Claim Opportunity reports are an example of how our creativity enhances our clients’ business processes. These reports highlight a small percentage of active disability claims where the claims management team can have the greatest impact by working towards specific claim outcomes.
A predictive model can include more factors in its morbidity calculations than traditional methods can manage. Furthermore, predictive modeling offers advantages in quantifying the inter-relationships between factors. The result is more a more accurate measure of risk, leading to a more accurate underwriting assessment and greater (and known level of) confidence in this assessment.
The improved accuracy of underwriting can be used to strategize the pricing, being more aggressive when you know the actual cost of the policy is lower than what traditional methods would suggest, or pricing higher when they know the cost is higher than traditional methods would suggest or when there is a lower level of confidence.
Claim Analytics predictive modeling tools can be used to analyze the impact of rehab referrals on claim outcomes in both STD and LTD. The objective of this is to identify where rehab intervention has had a positive, neutral or negative impact on claim outcomes, both overall and by various factors such as diagnosis, spend and timing. This can be an effective tool to help carriers realize the greatest impact from their rehab investment.

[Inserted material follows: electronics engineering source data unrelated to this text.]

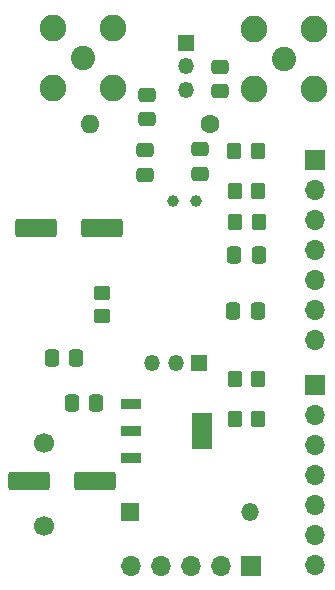
<source format=gbr>
%TF.GenerationSoftware,KiCad,Pcbnew,8.0.4*%
%TF.CreationDate,2025-05-02T23:49:30+05:30*%
%TF.ProjectId,Si4732Board,53693437-3332-4426-9f61-72642e6b6963,rev?*%
%TF.SameCoordinates,Original*%
%TF.FileFunction,Soldermask,Top*%
%TF.FilePolarity,Negative*%
%FSLAX46Y46*%
G04 Gerber Fmt 4.6, Leading zero omitted, Abs format (unit mm)*
G04 Created by KiCad (PCBNEW 8.0.4) date 2025-05-02 23:49:30*
%MOMM*%
%LPD*%
G01*
G04 APERTURE LIST*
G04 Aperture macros list*
%AMRoundRect*
0 Rectangle with rounded corners*
0 $1 Rounding radius*
0 $2 $3 $4 $5 $6 $7 $8 $9 X,Y pos of 4 corners*
0 Add a 4 corners polygon primitive as box body*
4,1,4,$2,$3,$4,$5,$6,$7,$8,$9,$2,$3,0*
0 Add four circle primitives for the rounded corners*
1,1,$1+$1,$2,$3*
1,1,$1+$1,$4,$5*
1,1,$1+$1,$6,$7*
1,1,$1+$1,$8,$9*
0 Add four rect primitives between the rounded corners*
20,1,$1+$1,$2,$3,$4,$5,0*
20,1,$1+$1,$4,$5,$6,$7,0*
20,1,$1+$1,$6,$7,$8,$9,0*
20,1,$1+$1,$8,$9,$2,$3,0*%
G04 Aperture macros list end*
%ADD10R,1.761200X0.850800*%
%ADD11R,1.761200X3.150799*%
%ADD12R,1.700000X1.700000*%
%ADD13O,1.700000X1.700000*%
%ADD14R,1.350000X1.350000*%
%ADD15O,1.350000X1.350000*%
%ADD16C,2.050000*%
%ADD17C,2.250000*%
%ADD18RoundRect,0.250000X-0.350000X-0.450000X0.350000X-0.450000X0.350000X0.450000X-0.350000X0.450000X0*%
%ADD19C,1.000000*%
%ADD20R,1.500000X1.500000*%
%ADD21O,1.500000X1.500000*%
%ADD22RoundRect,0.250000X-0.450000X0.350000X-0.450000X-0.350000X0.450000X-0.350000X0.450000X0.350000X0*%
%ADD23RoundRect,0.250000X0.337500X0.475000X-0.337500X0.475000X-0.337500X-0.475000X0.337500X-0.475000X0*%
%ADD24RoundRect,0.250000X0.475000X-0.337500X0.475000X0.337500X-0.475000X0.337500X-0.475000X-0.337500X0*%
%ADD25RoundRect,0.250000X-0.337500X-0.475000X0.337500X-0.475000X0.337500X0.475000X-0.337500X0.475000X0*%
%ADD26RoundRect,0.250000X-0.475000X0.337500X-0.475000X-0.337500X0.475000X-0.337500X0.475000X0.337500X0*%
%ADD27RoundRect,0.250000X1.500000X0.550000X-1.500000X0.550000X-1.500000X-0.550000X1.500000X-0.550000X0*%
%ADD28RoundRect,0.250000X-1.500000X-0.550000X1.500000X-0.550000X1.500000X0.550000X-1.500000X0.550000X0*%
%ADD29C,1.700000*%
%ADD30C,1.600000*%
%ADD31O,1.600000X1.600000*%
G04 APERTURE END LIST*
D10*
%TO.C,U1*%
X136475000Y-104985000D03*
X136475000Y-107285000D03*
X136475000Y-109585000D03*
D11*
X142525000Y-107285000D03*
%TD*%
D12*
%TO.C,J3*%
X152065000Y-103335000D03*
D13*
X152065000Y-105875000D03*
X152065000Y-108415000D03*
X152065000Y-110955000D03*
X152065000Y-113495000D03*
X152065000Y-116035000D03*
X152065000Y-118575000D03*
%TD*%
D14*
%TO.C,J7*%
X141125000Y-74385000D03*
D15*
X141125000Y-76385000D03*
X141125000Y-78385000D03*
%TD*%
D16*
%TO.C,J5*%
X132385000Y-75645000D03*
D17*
X134925000Y-73105000D03*
X129845000Y-73105000D03*
X134925000Y-78185000D03*
X129845000Y-78185000D03*
%TD*%
D18*
%TO.C,R1*%
X145275000Y-106285000D03*
X147275000Y-106285000D03*
%TD*%
D19*
%TO.C,Y1*%
X140075000Y-87810000D03*
X141975000Y-87810000D03*
%TD*%
D20*
%TO.C,D1*%
X136365000Y-114110000D03*
D21*
X146525000Y-114110000D03*
%TD*%
D12*
%TO.C,J4*%
X152065000Y-84285000D03*
D13*
X152065000Y-86825000D03*
X152065000Y-89365000D03*
X152065000Y-91905000D03*
X152065000Y-94445000D03*
X152065000Y-96985000D03*
X152065000Y-99525000D03*
%TD*%
D18*
%TO.C,R3*%
X145275000Y-86935000D03*
X147275000Y-86935000D03*
%TD*%
D22*
%TO.C,R5*%
X134000000Y-95560000D03*
X134000000Y-97560000D03*
%TD*%
D23*
%TO.C,C5*%
X147225000Y-97135000D03*
X145150000Y-97135000D03*
%TD*%
D24*
%TO.C,C9*%
X137650000Y-85560000D03*
X137650000Y-83485000D03*
%TD*%
D25*
%TO.C,C1*%
X131475000Y-104910000D03*
X133550000Y-104910000D03*
%TD*%
D23*
%TO.C,C3*%
X131850000Y-101085000D03*
X129775000Y-101085000D03*
%TD*%
D18*
%TO.C,R2*%
X145275000Y-102885000D03*
X147275000Y-102885000D03*
%TD*%
D26*
%TO.C,C10*%
X144025000Y-76435000D03*
X144025000Y-78510000D03*
%TD*%
D24*
%TO.C,C7*%
X137825000Y-80885000D03*
X137825000Y-78810000D03*
%TD*%
D18*
%TO.C,R6*%
X145300000Y-89560000D03*
X147300000Y-89560000D03*
%TD*%
D12*
%TO.C,J2*%
X146625000Y-118685000D03*
D13*
X144085000Y-118685000D03*
X141545000Y-118685000D03*
X139005000Y-118685000D03*
X136465000Y-118685000D03*
%TD*%
D18*
%TO.C,R4*%
X145250000Y-83585000D03*
X147250000Y-83585000D03*
%TD*%
D24*
%TO.C,C8*%
X142300000Y-85485000D03*
X142300000Y-83410000D03*
%TD*%
D27*
%TO.C,C4*%
X134050000Y-90110000D03*
X128450000Y-90110000D03*
%TD*%
D16*
%TO.C,J1*%
X149475000Y-75735000D03*
D17*
X146935000Y-73195000D03*
X146935000Y-78275000D03*
X152015000Y-73195000D03*
X152015000Y-78275000D03*
%TD*%
D14*
%TO.C,J6*%
X142275000Y-101535000D03*
D15*
X140275000Y-101535000D03*
X138275000Y-101535000D03*
%TD*%
D25*
%TO.C,C6*%
X145225000Y-92335000D03*
X147300000Y-92335000D03*
%TD*%
D28*
%TO.C,C2*%
X127825000Y-111535000D03*
X133425000Y-111535000D03*
%TD*%
D29*
%TO.C,J8*%
X129100000Y-108300000D03*
X129100000Y-115300000D03*
%TD*%
D30*
%TO.C,L1*%
X143175000Y-81285000D03*
D31*
X133015000Y-81285000D03*
%TD*%
M02*

</source>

A key feature of the analysis is the expected recovery rate calculated for each claimant. These expected recovery rates reflect the unique characteristics of each claimant (e.g., age, elimination period, diagnosis, etc.) and are based your own claimant recovery experience. Our analysis compares the actual outcome (recovery or not) to the expected outcome for each claim that had a rehab referral. This allows us to analyze and summarize the impact of rehab intervention by the various claimant characteristics.
This can be extended to focus on a proactive and automated scoring based approach to identifying claims to refer to rehab. Based on what is learned from the rehab study, a custom claim scoring mechanism can be developed to identify claims that are likely to have improved outcomes with rehab intervention. The scoring mechanism would typically run daily or weekly.
Fraud and Abuse Prevention
Provider fraud and abuse is an area many insurers can save a significant amount of money. Our provider fraud models have effectively identified fraudulent provider activities that were not known in the past as they are trained to identify service providers with atypical treatment practices. This approach will result in more false positives – think of a dentist that specializes in patients with dental phobia. However, by identifying those providers whose practices differ from their peer group this modeling approach can uncover fraudulent and abusive practitioners and uncover unknown and novel schemes.
Claim fraud largely relies on individual investigation. We can simplify this by flagging suspicious claims by using a predictive model trained to identify atypical claim activity.